Last month, as the five-year anniversary of the attacks approached, the United States and its northern neighbors evaluated preparedness for future disruptions during a joint exercise in Detroit.

Seventy individuals from U.S. Customs and Border Protection, the Canada Border Services Agency, local law enforcement, emergency responders, and trade representatives came together to discuss hypothetical emergency scenarios, and coordinate responses that would help the United States and Canada resume cross-border trade quickly if faced with another major emergency.

During the roundtable meeting, discussion topics included logistics, operational decisions and impacts, communications between and among agencies as well as with the media, and potential time frames for reconstituting trade in the aftermath of another incident.

Cross-border trade slowdowns have a large impact on shippers that continually move goods between the United States and Canada, so their feedback is vital to government agencies in formulating response plans.

"It is encouraging that U.S. and Canadian customs agencies are working together and requesting input from various government and trade participants. Hopefully these types of exercises will continue, as they help all parties be better prepared to take action that can help mitigate the impact of a border incident," says James Phillips, a spokesperson for General Motors who participated in the exercise.

The cross-border security exercise was also a key component of the Security and Prosperity Partnership, a tri-lateral agreement between the United States, Canada, and Mexico signed in 2005 to help develop a common approach to protect North America from external threats while simultaneously facilitating the movement of legitimate trade and people across the borders.

Pan-EU Rail on Track

Transport ministers from France, Belgium, Luxembourg, and Switzerland recently signed a deal to build a high-speed freight railway connection linking the Belgium coastal city of Antwerp with Lyon, France, and Basel, Switzerland.

The consortium is pushing for train operators to adopt pan-European signaling standards and modern train technology known as the European Rail Traffic Management System, in hopes this synchronicity will improve freight transport performance.

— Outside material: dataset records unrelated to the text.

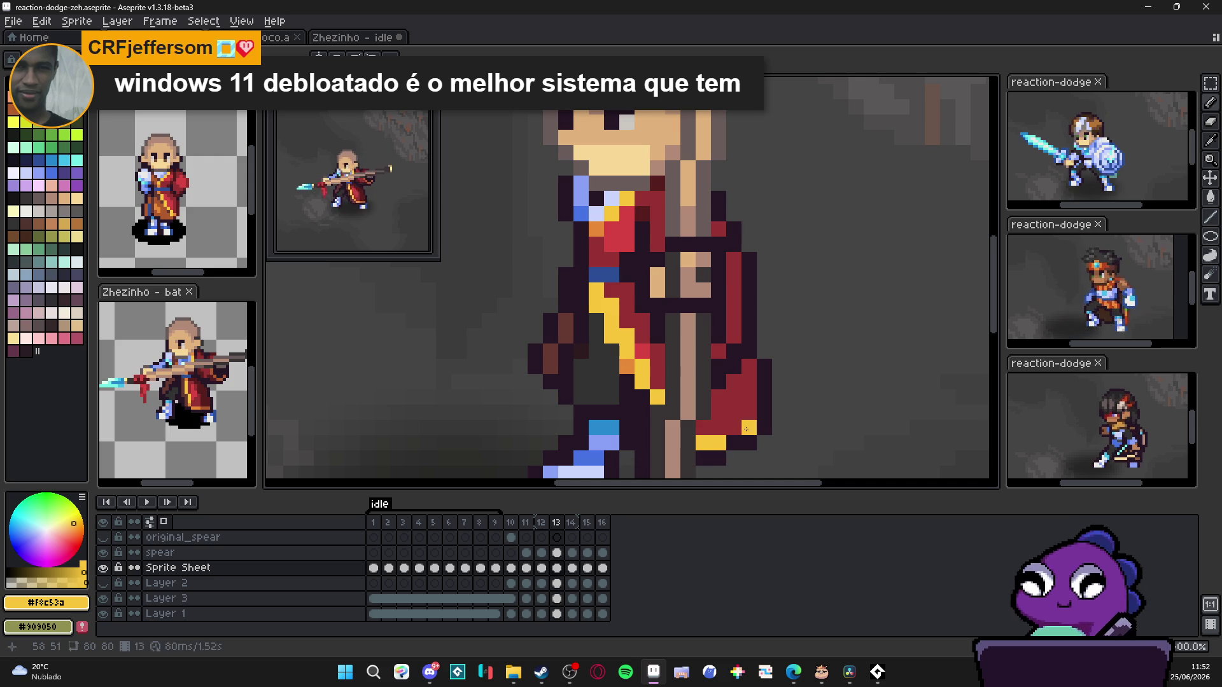
{"action": "left_click", "coordinate": [607, 368], "text": "alt"}
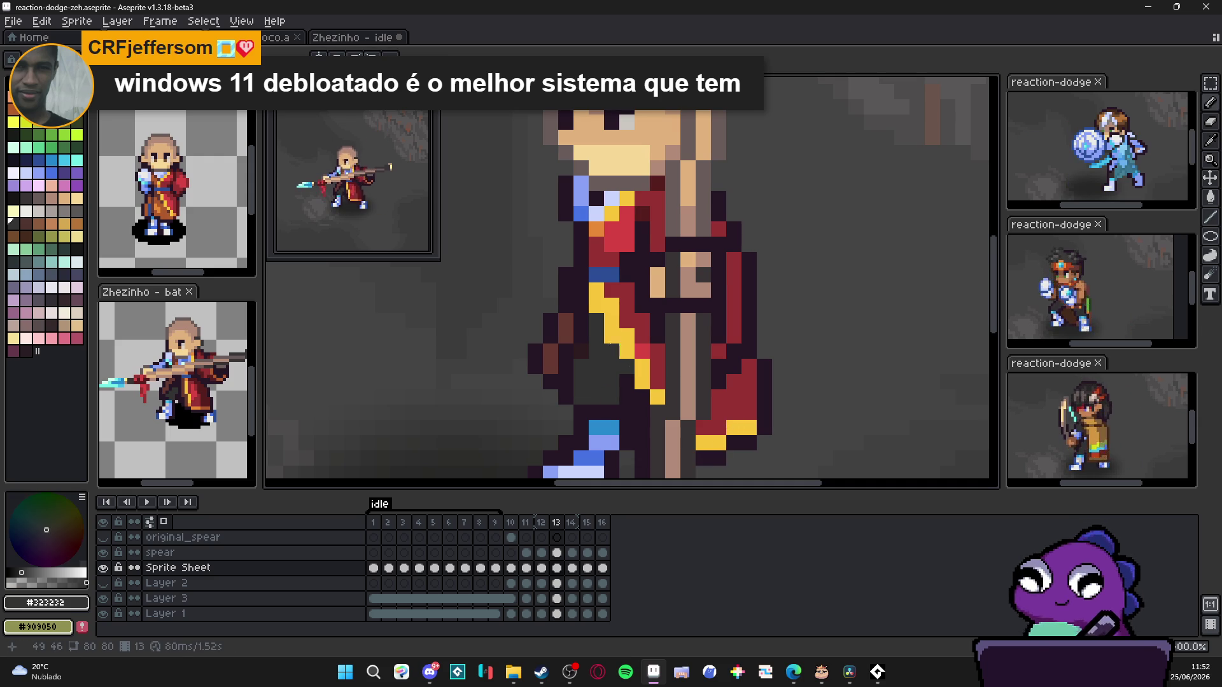
{"action": "scroll", "coordinate": [675, 371], "scroll_direction": "down", "scroll_amount": 1}
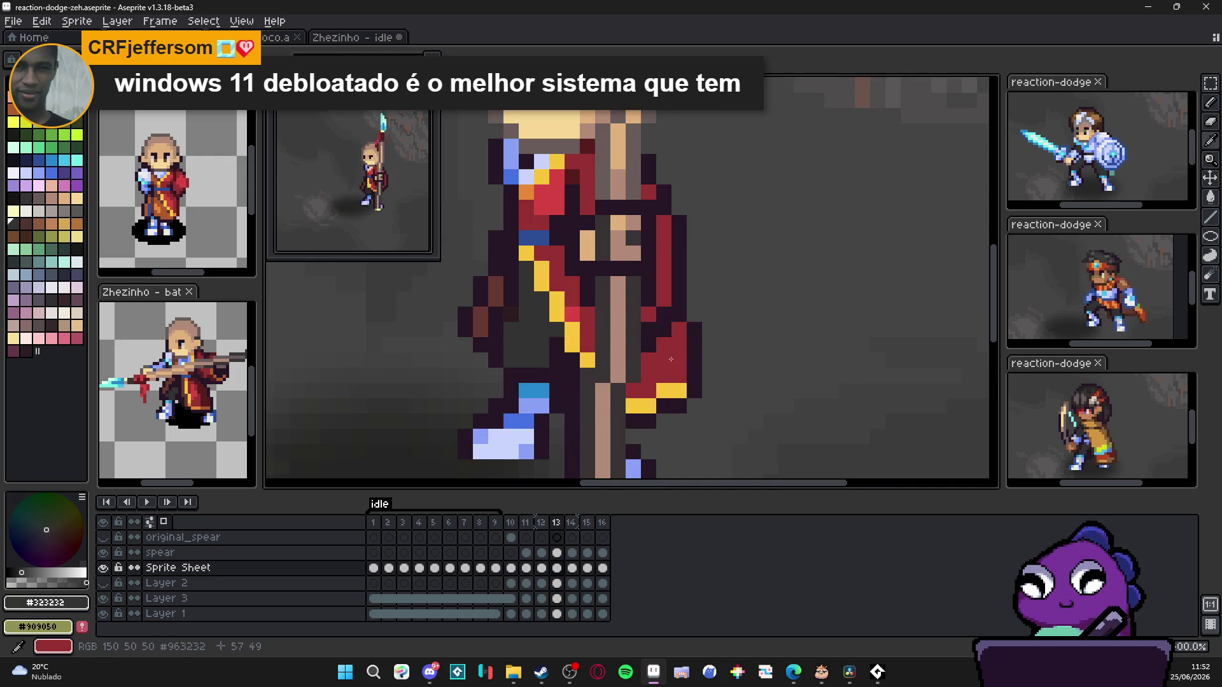
{"action": "scroll", "coordinate": [688, 374], "scroll_direction": "down", "scroll_amount": 2}
{"action": "scroll", "coordinate": [695, 377], "scroll_direction": "up", "scroll_amount": 1}
{"action": "scroll", "coordinate": [695, 378], "scroll_direction": "up", "scroll_amount": 1}
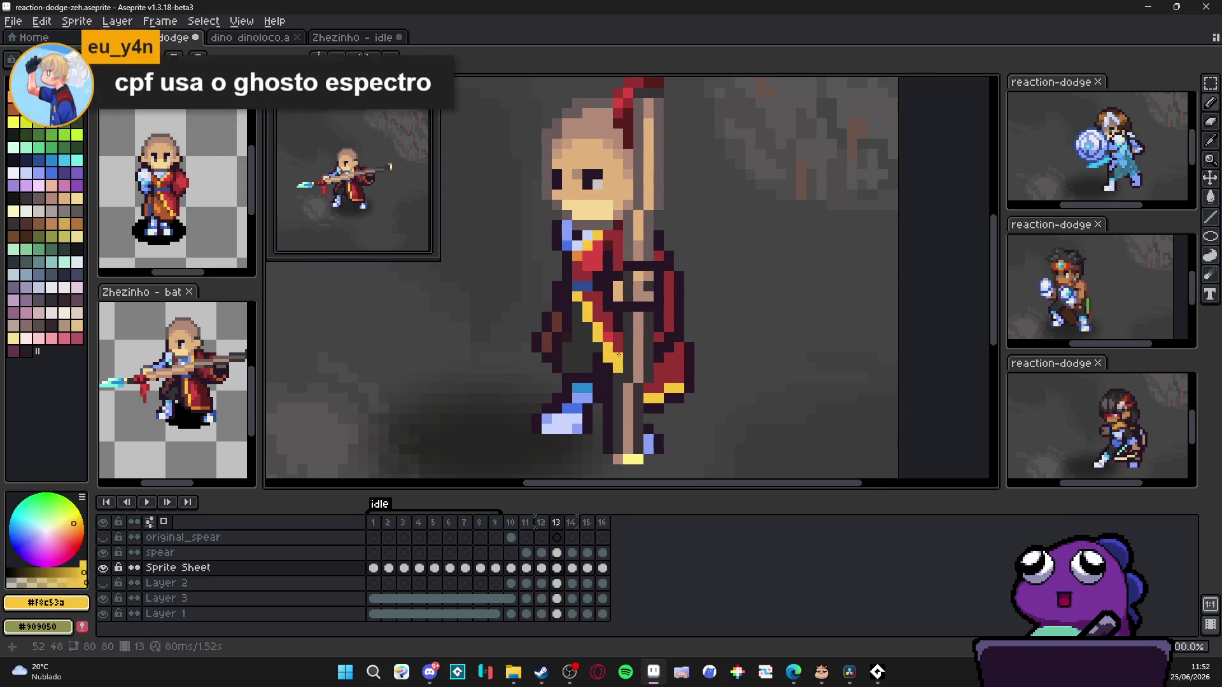
Step: Draw a dark outline along the lengthened ribbon's edge, sampling yellow and dark colours
{"action": "left_click", "coordinate": [615, 361], "text": "alt"}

The system incorporates technology that automates trains' traveling speed, which consequently improves transit times while also reducing costs and the risk of breakdowns.

The new link is scheduled for development between 2008 and 2018. The first link to use the European Rail Traffic Management System was the Rotterdam-Genoa corridor, launched in March 2006.

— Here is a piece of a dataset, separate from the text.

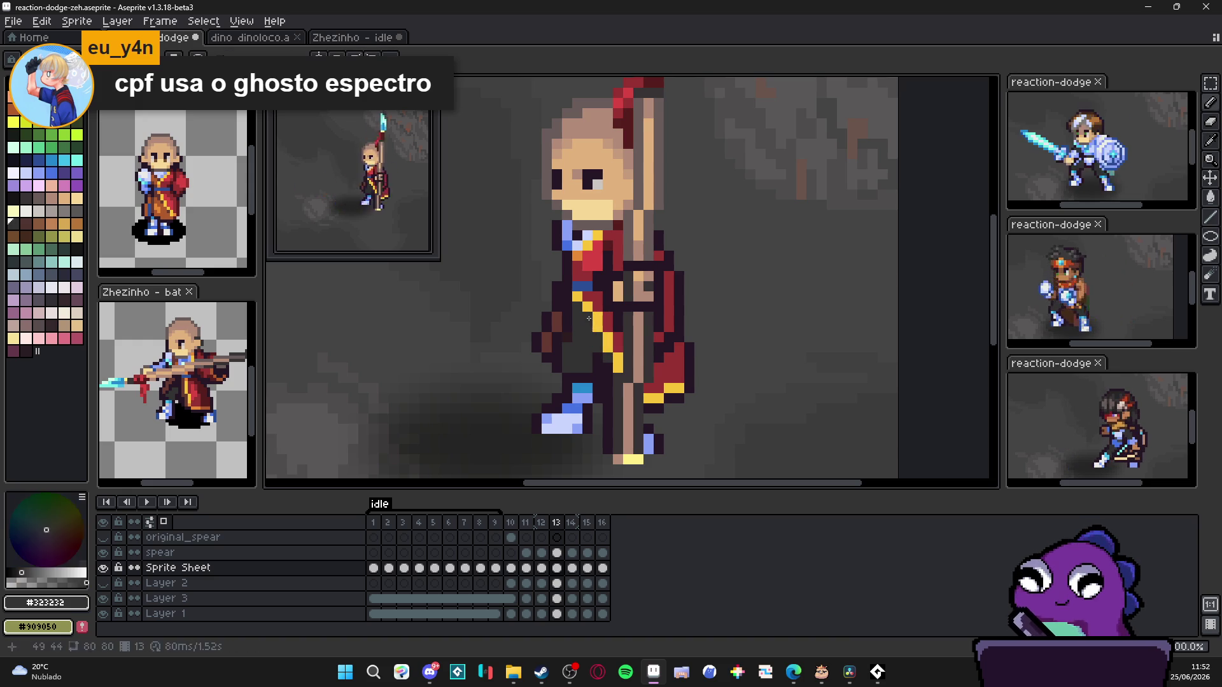
{"action": "left_click", "coordinate": [693, 386], "text": "alt"}
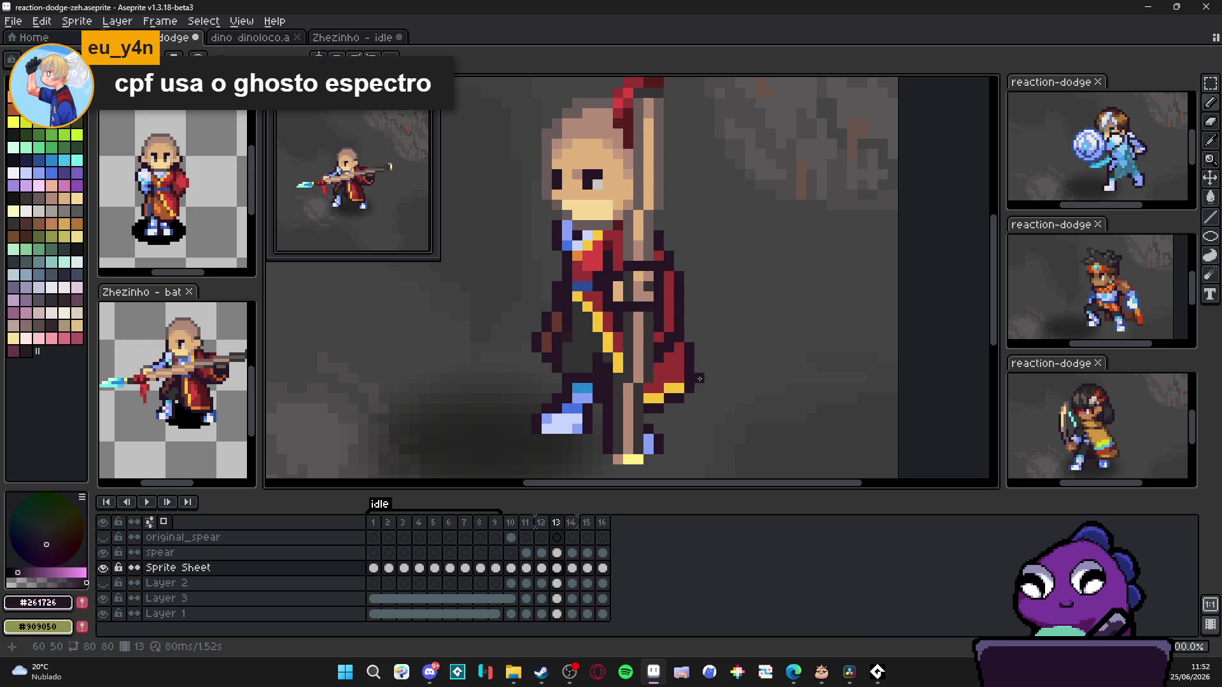
{"action": "left_click_drag", "start_coordinate": [698, 379], "coordinate": [700, 357]}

China Sourcing: Risks vs. Rewards

Companies making the choice to utilize low-cost sourcing in China are often lured by the inexpensive and abundant labor force. But they are also aware of the potential pitfalls that can occur when sourcing in China.

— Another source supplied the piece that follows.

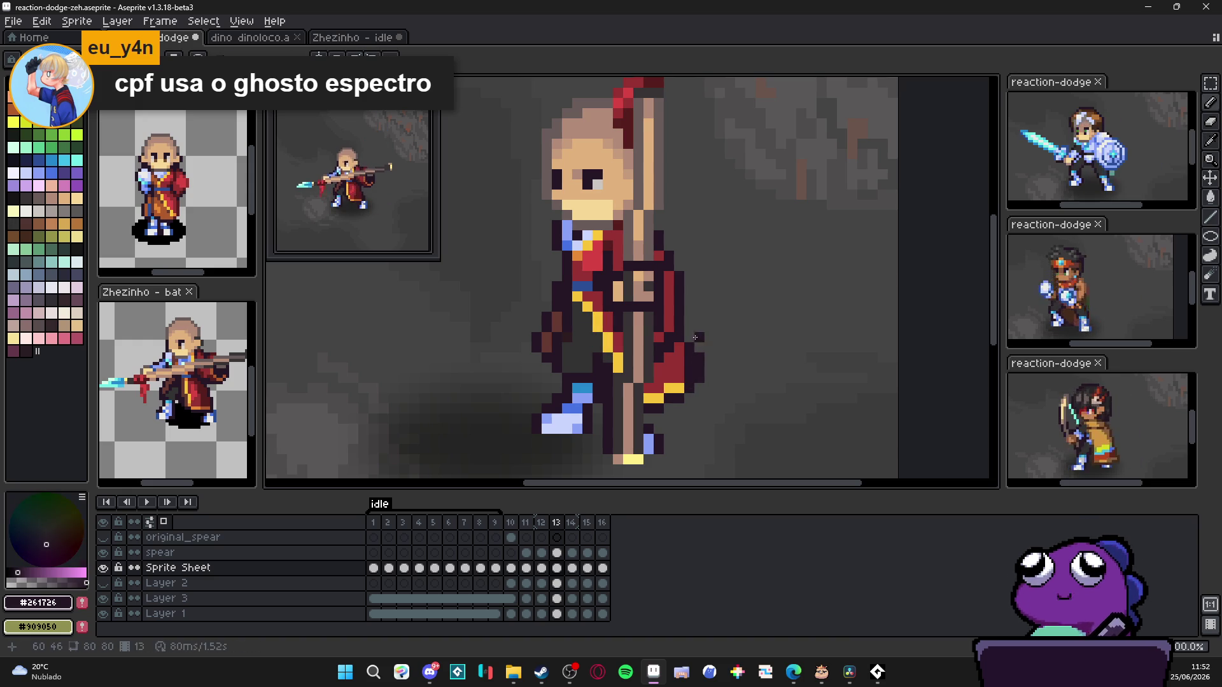
{"action": "left_click", "coordinate": [684, 384], "text": "alt"}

Shippers list intellectual property protection and supplier strategies as the top two risk areas facing manufacturing and retail executives with operations in China, according to a recent report published by Manufacturing Insights, a Framingham, Mass., supply chain consultancy.

Logistics and transportation, infrastructure, and national as well as local political events are the other top risk areas ranked by respondents to Manufacturing Insights' annual survey, Low-Cost Manufacturing in China.

"Identifying and ranking these risk areas helps supply chain executives understand current trends for manufacturing lead times, inventory, and transportation costs associated with products originating in China, as well as to anticipate future changes," says Bob Ferrari, program director of supply chain strategies at Manufacturing Insights, and author of the report.

In addition to ranking the top risk areas, survey respondents also identify the top information technology tools impacting operations in China. The majority—70 percent—rank enterprise resource planning software as the most effective IT tool.

Supply chain collaboration portals, advanced demand or supply planning systems, transportation management and control systems, and storage resource management or procurement systems also rank high with survey respondents.

"The increased use and effectiveness of IT and applications is a positive sign for the region. This, coupled with data showing some improvement in lead times, indicates that all in all, operations in China are progressing," adds Ferrari.